Indicating that you have done extra features: If you complete any extra features, then in the comment heading on the top of your program, please list all extra features that you worked on and where in the code they can be found (what functions, lines, etc. so that the grader can easily identify this code).

Submitting a program with extra features: Since we use automated testing for part of our grading process, it is important that you submit a program that conforms to the preceding spec, even if you want to do extra features. If your feature(s) cause your program to change the output that it produces in such a way that it no longer matches the expected sample output test cases provided, you should submit two versions of your program file: a first one with the standard file name with no extra features added (or with all necessary features disabled or commented out), and a second one whose file name has the suffix -extra.cpp with the extra features enabled. Please distinguish them by explaining which is which in the comment header. Our submission system saves every submission you make, so if you make more than one we will be able to view them all; your previously submitted files will not be lost or overwritten.

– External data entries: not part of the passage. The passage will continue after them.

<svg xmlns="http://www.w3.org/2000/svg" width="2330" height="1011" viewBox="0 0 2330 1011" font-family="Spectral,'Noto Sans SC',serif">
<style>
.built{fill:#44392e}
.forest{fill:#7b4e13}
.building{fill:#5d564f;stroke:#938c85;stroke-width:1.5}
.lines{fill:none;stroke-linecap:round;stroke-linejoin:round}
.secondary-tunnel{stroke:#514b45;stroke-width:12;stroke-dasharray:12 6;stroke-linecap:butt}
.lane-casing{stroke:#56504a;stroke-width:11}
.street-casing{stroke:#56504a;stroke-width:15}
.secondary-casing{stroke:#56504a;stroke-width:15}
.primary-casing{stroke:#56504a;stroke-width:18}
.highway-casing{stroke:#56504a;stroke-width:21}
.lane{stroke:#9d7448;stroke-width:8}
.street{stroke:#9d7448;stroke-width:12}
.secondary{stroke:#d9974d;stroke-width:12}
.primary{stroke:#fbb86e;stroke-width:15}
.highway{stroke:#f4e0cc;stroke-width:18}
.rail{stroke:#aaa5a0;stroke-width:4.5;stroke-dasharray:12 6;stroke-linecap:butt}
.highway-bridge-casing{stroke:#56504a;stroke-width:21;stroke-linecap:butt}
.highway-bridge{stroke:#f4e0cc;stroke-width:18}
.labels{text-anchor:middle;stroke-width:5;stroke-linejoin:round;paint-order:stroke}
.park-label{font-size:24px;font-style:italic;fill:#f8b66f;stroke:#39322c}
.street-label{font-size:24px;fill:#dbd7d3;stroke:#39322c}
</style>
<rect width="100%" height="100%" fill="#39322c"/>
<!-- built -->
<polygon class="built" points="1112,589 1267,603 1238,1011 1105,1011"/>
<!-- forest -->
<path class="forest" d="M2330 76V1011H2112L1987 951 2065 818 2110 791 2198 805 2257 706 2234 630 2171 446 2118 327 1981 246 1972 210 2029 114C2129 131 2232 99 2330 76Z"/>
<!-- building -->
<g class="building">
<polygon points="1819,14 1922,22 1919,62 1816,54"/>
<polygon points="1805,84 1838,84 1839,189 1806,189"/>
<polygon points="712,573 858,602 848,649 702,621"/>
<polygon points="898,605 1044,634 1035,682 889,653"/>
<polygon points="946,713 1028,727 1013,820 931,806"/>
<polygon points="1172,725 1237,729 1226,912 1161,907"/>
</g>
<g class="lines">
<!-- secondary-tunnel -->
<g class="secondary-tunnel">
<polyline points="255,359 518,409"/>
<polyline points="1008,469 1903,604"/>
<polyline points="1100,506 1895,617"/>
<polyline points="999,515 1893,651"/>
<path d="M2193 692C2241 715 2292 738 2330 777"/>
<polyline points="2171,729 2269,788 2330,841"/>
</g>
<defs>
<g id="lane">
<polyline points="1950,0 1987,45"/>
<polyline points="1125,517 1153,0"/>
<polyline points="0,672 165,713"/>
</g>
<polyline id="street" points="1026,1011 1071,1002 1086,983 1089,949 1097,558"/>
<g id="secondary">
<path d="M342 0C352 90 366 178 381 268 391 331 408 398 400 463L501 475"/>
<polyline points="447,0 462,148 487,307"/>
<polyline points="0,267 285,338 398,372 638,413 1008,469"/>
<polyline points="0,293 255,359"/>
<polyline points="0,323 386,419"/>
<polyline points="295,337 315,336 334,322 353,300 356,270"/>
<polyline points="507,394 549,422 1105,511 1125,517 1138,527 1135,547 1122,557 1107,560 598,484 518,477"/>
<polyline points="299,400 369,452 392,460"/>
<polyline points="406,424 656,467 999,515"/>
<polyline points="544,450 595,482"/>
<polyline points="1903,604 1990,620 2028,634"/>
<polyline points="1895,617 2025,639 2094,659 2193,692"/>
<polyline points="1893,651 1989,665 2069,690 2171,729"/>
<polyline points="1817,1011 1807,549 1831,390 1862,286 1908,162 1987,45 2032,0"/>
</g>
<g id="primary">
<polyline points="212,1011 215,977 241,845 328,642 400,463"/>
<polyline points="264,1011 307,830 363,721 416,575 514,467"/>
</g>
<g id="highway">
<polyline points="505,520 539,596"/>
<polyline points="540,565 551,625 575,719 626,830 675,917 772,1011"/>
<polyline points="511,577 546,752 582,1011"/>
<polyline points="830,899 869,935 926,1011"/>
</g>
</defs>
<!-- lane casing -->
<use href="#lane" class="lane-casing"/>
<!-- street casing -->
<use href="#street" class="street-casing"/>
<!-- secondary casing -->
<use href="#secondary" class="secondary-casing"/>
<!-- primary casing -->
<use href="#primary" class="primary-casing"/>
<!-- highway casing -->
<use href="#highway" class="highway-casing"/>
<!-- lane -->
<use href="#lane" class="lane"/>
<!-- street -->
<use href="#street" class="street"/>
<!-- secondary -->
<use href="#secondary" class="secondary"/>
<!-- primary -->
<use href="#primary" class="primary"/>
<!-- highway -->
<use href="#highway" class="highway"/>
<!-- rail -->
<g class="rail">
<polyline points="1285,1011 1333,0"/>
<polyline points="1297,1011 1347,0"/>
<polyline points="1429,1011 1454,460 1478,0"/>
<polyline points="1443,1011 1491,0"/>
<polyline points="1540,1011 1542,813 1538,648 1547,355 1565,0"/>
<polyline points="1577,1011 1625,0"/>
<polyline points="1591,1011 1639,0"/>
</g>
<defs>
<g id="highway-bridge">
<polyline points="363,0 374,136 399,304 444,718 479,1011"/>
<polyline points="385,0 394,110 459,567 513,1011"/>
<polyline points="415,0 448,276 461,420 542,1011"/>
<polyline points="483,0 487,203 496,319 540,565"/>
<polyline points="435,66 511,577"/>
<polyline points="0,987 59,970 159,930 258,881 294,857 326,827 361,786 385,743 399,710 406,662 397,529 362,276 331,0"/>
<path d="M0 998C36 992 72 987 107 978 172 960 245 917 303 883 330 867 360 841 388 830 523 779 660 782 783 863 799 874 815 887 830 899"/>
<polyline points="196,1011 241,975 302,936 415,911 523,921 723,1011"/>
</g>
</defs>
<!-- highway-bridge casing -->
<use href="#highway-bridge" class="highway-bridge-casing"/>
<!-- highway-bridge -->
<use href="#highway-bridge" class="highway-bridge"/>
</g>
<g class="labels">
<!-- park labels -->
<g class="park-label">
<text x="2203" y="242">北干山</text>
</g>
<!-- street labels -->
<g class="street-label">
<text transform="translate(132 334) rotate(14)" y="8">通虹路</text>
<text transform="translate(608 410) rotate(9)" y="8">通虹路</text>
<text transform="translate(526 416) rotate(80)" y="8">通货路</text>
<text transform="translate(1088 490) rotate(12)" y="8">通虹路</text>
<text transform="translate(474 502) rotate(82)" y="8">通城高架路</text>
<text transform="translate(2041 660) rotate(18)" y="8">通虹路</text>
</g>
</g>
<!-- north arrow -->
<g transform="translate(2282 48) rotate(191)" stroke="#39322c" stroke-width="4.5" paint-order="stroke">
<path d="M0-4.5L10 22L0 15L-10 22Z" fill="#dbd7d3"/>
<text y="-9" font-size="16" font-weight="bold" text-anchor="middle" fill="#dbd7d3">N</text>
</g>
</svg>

Frequently Asked Questions (FAQ)

Q: I'm getting an error in my GrammarSolver project when running that "Your project's properties (from your .pro file) are too old". What should I do?: A: This is an issue that has been fixed in the current version of the starter code. To fix it in a project you already have, download this new .Pro file and put it in your GrammarSolver project instead, and re-import your GrammarSolver project (delete the debug folder and .pro.user file).
Q: I'd like to write a helper function and declare a prototype for it, but am I allowed to modify the .h file to do so?: A: Function prototypes don't have to go in a .h file. Declare them near the top of your .cpp file and it will work fine.
Q: What does it mean if my program "unexpectedly finishes"?: A: It probably means that you have infinite recursion, which usually comes when you have not set a proper base case, or when your recursive calls don't pass the right parameters between each other. Try running your program in Debug Mode (F5) and viewing the call stack trace when it crashes to see what line it is on when it crashed.
Q: The spec says that I need to throw an exception in certain cases. But it looks like the provided main program never goes into those cases; it checks for that case before ever calling my function. Doesn't that mean the exception is useless? Do I actually have to do the exception part?: A: The exception is not useless, and yes you do need to do it. Understand that your code might be used by other client code other than that which was provided. You have to ensure that your function is robust no matter what parameter values are passed to it. Please follow the spec and throw the exceptions in the cases specified.
Q: I am confused about grammars; what this assignment is about?: A: In terms of this assignment, a grammar is a set of rules that corresponds to a symbol. For instance, the adj grammar relates to many different adjectives like purple, loud, sticky, and fake. To put it simply, one grammar has many rules. This relationship is also known as non-terminal to terminal. For this assignment, we want you to navigate through these grammars and create them. Notice that some grammars have grammars in their rule sets as well. Upon encountering this situation, remember that it is a grammar that needs to be generated as well. Take a look at the decision tree in the assignment specifications, this should help give you a visualization of the problem at hand.
Q: What type of data should my Map store?: A: Unfortunately, this aspect of the assignment is up to you to figure out. Remember the functions you're going to have to call, along with the idea of a grammar and how it relates to its rules.
Q: I'm having trouble breaking apart the strings.: A: Use the provided stringSplit function. Print lots of debug messages to make sure that your split calls are doing what you think they are.
Q: How do I spot nonterminal symbols if they don't start/end with "<" and ">"?: A: The "<" and ">" symbols are not special cases you should be concerned with. Treat them as you would any other symbol, word, or character.
Q: Spaces are in the wrong places in my output. Why?: A: Try using other characters like "_", "~", or "!" instead of spaces to find out where there's extra whitespaces. Also remember that you can use the trim function to remove surrounding whitespace from strings.
Q: How do I debug my recursive function?: A: Try using print statements to find out which grammar symbols are being generated at certain points in your program. Try before and after your recursive step as well as in your base case.
Q: In my recursive case, why doesn't it join together the various pieces correctly?: A: Remember that setting a string = to another variable within a recursive step will not translate in all instances of that function. Be sure to actively add onto your string instead of reassigning it.
Q: My recursive function is really long and icky. How can I make it cleaner?: A: Remind yourself of the strategy in approaching recursive solutions. When are you stopping each recursive call? Make sure you're not making any needless or redundant checks inside of your code.
Q: When I run expression.txt, I get really long math expressions? Is that okay?: A: Yes, that's expected.
Q: What does it mean if my program "unexpectedly finishes"?: A: It might mean that you have infinite recursion, which usually comes when you have not set a proper base case, or when your recursive calls don't pass the right parameters between each other. Try running your program in Debug Mode (F5) and viewing the call stack trace when it crashes to see what line it is on when it crashed. You could also try printing a message at the start of every call to make sure that you don't have infinite recursion. If you are certain that you do not have infinite recursion, it is possible that there are just too many calls on the call stack because of extremely deep recursion. This would not be your fault.
Q: Can I use one of the STL containers from the C++ standard library?: A: No.
Q: I already know a lot of C/C++ from my previous programming experience. Can I use advanced features, such as pointers, on this assignment?: A: No; you should limit yourself to using the material that was taught in class so far.
Q: Can I add any other files to the program? Can I add some classes to the program?: A: No; you should limit yourself to the files and functions in the spec.